It appears that this whole Matt Holliday saga has mercifully come to an end.
And, while the Cardinals will probably try to scoop up a couple of complementary players on the free agent or trade market, the primary focus will finally shift to locking up the greatest player in the game beyond the year plus an option year left on his current contract.
The bottom line is that Albert Pujols can not be allowed to put on the cap and jersey of another major league club. There is no reason that should happen, and something needs to be done NOW to stop it from ever becoming a reality.
Just imagine hearing Bob Sheppard, the longtime public address announcer at The House that Ruth Built saying over the loudspeakers “Now batting for the Yankees ... The first baseman ... Stan Musial ... Number six.”
It just ain’t right. And I can’t stand the thought of seeing Pujols striding to the plate in Cubs duds like a latter day Rogers Hornsby.
Pujols should be a career Cardinal just like Stan the Man. The most emotional baseball photo I can remember in recent memory is the shot from the 2009 All-Star Game of Musial and Pujols sitting in a golf cart with Albert helping Stan the Man straighten the collar of his jacket.
It was like the passing of the torch from father to son.
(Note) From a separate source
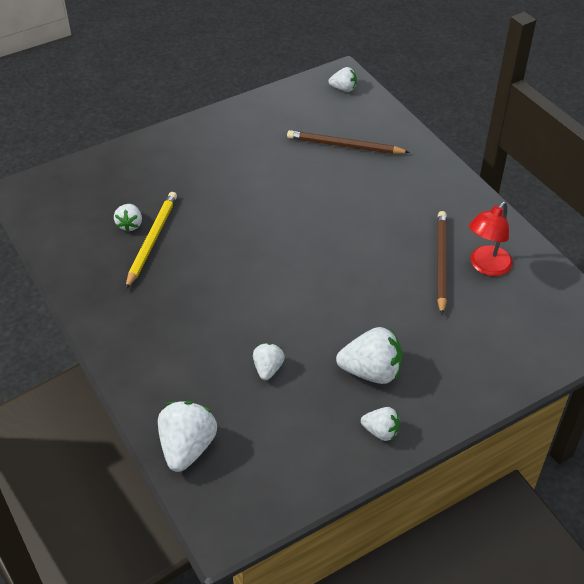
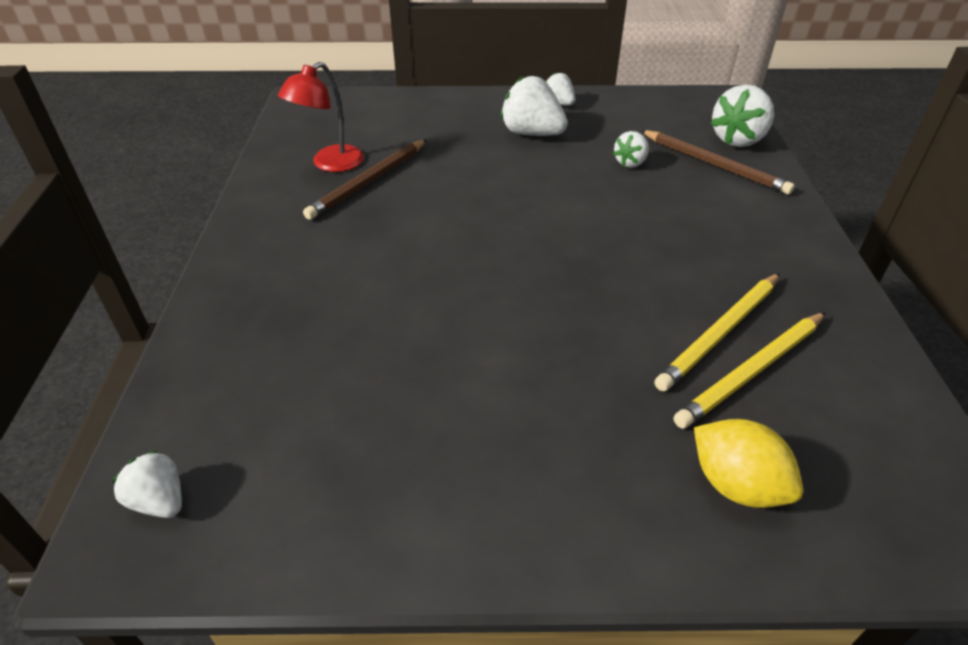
camera: 150 degrees left, 5 degrees down
(127, 173) = (736, 485): none -> yellow lemon
(130, 225) = (752, 372): white strawberry -> yellow pencil
(344, 146) = (307, 366): brown pencil -> brown pencil (714, 165)
(486, 267) = (330, 164): red lamp -> red lamp turned 150 degrees clockwise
And the only way this can end right is if one day there is a statue of Pujols outside of the new Busch Stadium to complement the one of Baseball’s Perfect Warrior ... Baseball’s Perfect Knight.
Some will say that the Cardinals can’t tie their financial hands to an aging Pujols because what if he gets hurt or what if he suddenly declines?
You can’t think about things like that. The Cardinals’ wagon is hitched to Pujols. He is an irreplaceable part of not only the current Cardinals, but also of their legacy. He is the only player in the 46 seasons since Musial retired to challenge The Man for the title Greatest Cardinal. You have to have faith that he will fulfill his destiny.
It would have made a lot of sense on paper for the Cardinals to have accepted a proposal from the Phillies in 1956 to trade Musial for future Hall of Famer Robin Roberts. The 28-year-old pitcher was coming off of his third consecutive 23-win season and sixth consecutive season of at least 20 victories. But, when Redbirds owner Gussie Busch heard about the trade talks, he made it clear that Musial wasn’t available at ANY price.
I don’t think any Cardinals fan has ever been disappointed the team kept its 35-year-old first baseman, who soon begin to fade into a part-time player, over the 28-year-old ace. It was the right thing to do beyond the statistics on a sheet of paper.
The logic for keeping Pujols isn’t just emotional. It makes financial sense, too.
There is no player in baseball who puts more fans in the seats than he does. Whatever amount the Cardinals give Pujols, he will pay for a large portion of it himself.
The Astros justified a huge contract for Roger Clemens a few years back because attendance soared every time it was his turn to pitch. Because of the extra ticket sales, they said they practically got him for free. Pujols plays every day. Not once every five games like a starting pitcher. How much more is he worth?
El Hombre said earlier in the off-season that his primary goal was to play for a team that had a commitment to be competitive. And, if Holliday is secured, it can be argued that that the Cardinals have done everything they can to make Pujols’ wishes come true.
Holliday will be in fold for at least seven years. So, it seems like the only thing left to do is get to the bargaining table and get this hammered out. Hopefully before spring training begins.